Un altro insegnamento vincente è quello della gestione delle emozioni, vi ci educa con il teatro, con i giochi di ruolo in piccoli gruppi, con l’ausilio di procedure cognitive, esistono una molteplicità di strumenti al riguardo, persino dei videogiochi ad hoc.
E’ fondamentale anche insegnare una comunicazione efficiente, anche in questo ambito le “offerte formative” valide sono numerose.
Essere consapevoli dei propri punti di forza e delle proprie debolezze rafforza una autostima produttiva che spinge a chiedere aiuto senza sentirsi svalorizzati.
Le caratteristiche principali adatte ad incrementare la resilienza, sono così riassunte da Goldstein:
1. Insegnare l’empatia praticandola
2. Insegnare la responsabilità incoraggiando la partecipazione
3. Insegnare a prendere decisioni modellando soluzioni dei problemi che promuovano l’autodisciplina (Aiutare il bambino a inquadrare il problema chiedendogli: “Qual è il problema? Che opzioni hai? Come puoi dividerli in passi?” Man mano che il bambino sviluppa l’interesse ed il coinvolgimento incrementa l’autodisciplina).
4. Insegnare l’ottimismo offrendo incoraggiamento. Quando si dà un riscontro iniziare sempre con una critica costruttiva che metta in risalto il lato positivo delle cose, al contrario spesso si instaura quello che Goldestein definisce la “danza disfunzionale” usando risposte negative e coercitive ai comportamenti indesiderabili dei bambini
5. Insegnare la competenza fornendo opportunità di fare pratica. Tutti i bambini hanno bisogno di “isole di competenza” speciali, abilità e talenti da usare per progredire nella vita.
La “prevenzione” primaria dei comportamenti, che significa creare le condizioni affinché ognuno si sviluppi al massimo delle proprie potenzialità, non esclude quella secondaria, ossia il recupero delle situazioni disfunzionali con degli interventi riabilitativi.

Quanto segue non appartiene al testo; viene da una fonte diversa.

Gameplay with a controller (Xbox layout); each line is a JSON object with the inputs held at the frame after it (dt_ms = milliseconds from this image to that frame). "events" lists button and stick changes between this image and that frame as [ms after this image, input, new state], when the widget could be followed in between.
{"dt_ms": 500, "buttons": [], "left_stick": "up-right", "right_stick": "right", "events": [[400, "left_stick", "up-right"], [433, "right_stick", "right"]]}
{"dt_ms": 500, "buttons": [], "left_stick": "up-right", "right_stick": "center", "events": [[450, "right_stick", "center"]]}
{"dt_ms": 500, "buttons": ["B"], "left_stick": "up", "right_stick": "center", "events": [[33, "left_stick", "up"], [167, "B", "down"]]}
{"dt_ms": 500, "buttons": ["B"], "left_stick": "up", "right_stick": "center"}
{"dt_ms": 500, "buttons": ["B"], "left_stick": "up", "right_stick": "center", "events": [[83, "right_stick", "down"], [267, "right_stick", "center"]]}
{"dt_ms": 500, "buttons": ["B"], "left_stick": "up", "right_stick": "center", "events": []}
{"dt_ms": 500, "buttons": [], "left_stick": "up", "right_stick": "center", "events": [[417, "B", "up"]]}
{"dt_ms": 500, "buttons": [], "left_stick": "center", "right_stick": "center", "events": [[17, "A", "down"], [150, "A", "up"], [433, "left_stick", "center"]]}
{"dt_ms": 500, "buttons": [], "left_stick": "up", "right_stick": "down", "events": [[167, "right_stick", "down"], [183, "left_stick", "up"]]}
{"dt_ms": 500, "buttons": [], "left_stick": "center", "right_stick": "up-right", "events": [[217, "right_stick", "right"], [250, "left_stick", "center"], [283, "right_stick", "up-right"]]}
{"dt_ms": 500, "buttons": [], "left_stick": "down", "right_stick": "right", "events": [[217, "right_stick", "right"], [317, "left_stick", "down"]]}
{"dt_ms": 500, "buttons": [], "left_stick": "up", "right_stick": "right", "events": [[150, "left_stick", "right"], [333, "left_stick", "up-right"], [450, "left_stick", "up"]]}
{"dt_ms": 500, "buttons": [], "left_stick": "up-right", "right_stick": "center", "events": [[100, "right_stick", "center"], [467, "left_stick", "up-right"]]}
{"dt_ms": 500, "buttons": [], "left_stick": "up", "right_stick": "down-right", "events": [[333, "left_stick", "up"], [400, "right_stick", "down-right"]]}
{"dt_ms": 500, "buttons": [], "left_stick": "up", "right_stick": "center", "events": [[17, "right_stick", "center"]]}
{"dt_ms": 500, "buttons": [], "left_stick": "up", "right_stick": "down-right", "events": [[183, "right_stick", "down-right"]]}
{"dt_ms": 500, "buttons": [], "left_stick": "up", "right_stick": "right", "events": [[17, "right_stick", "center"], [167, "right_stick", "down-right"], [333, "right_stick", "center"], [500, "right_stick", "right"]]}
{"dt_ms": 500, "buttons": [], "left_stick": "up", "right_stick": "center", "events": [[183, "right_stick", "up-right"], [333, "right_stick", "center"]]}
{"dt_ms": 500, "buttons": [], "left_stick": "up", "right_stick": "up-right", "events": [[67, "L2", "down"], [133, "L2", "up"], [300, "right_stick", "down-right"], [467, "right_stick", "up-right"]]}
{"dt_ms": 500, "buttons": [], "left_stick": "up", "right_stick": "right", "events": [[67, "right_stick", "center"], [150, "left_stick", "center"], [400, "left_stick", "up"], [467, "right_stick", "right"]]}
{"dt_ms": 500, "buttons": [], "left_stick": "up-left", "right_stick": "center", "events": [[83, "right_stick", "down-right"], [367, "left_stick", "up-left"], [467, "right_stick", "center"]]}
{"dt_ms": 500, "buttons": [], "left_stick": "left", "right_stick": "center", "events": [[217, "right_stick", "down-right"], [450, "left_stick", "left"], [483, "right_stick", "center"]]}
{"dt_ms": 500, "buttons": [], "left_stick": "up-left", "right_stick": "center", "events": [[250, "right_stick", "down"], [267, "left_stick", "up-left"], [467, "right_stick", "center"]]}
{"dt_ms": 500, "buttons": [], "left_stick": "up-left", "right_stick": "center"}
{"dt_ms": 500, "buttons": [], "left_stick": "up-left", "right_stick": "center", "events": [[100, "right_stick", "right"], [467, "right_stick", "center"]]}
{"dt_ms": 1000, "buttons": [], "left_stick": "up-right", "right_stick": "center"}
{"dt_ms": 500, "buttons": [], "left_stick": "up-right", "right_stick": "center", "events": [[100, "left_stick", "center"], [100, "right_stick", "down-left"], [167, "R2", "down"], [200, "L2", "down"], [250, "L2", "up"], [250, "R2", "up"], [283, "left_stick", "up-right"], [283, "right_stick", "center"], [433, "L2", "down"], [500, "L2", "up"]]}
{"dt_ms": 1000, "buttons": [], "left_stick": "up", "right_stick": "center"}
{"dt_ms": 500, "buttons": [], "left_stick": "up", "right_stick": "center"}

La situazione emergenziale della microcriminalità e di fatti efferati, esasperati strumentalmente dai mass media, stanno purtroppo portando ad una deriva cinica e forcaiola che mette sullo stesso piano l’inefficienza del sistema giudiziario con i propositi riabilitativi volti a non identificare il crimine con il criminale e ad approntare le condizioni perché un comportamento asociale non si trasformi in una condanna al disfacimento fisico-morale dell’individuo.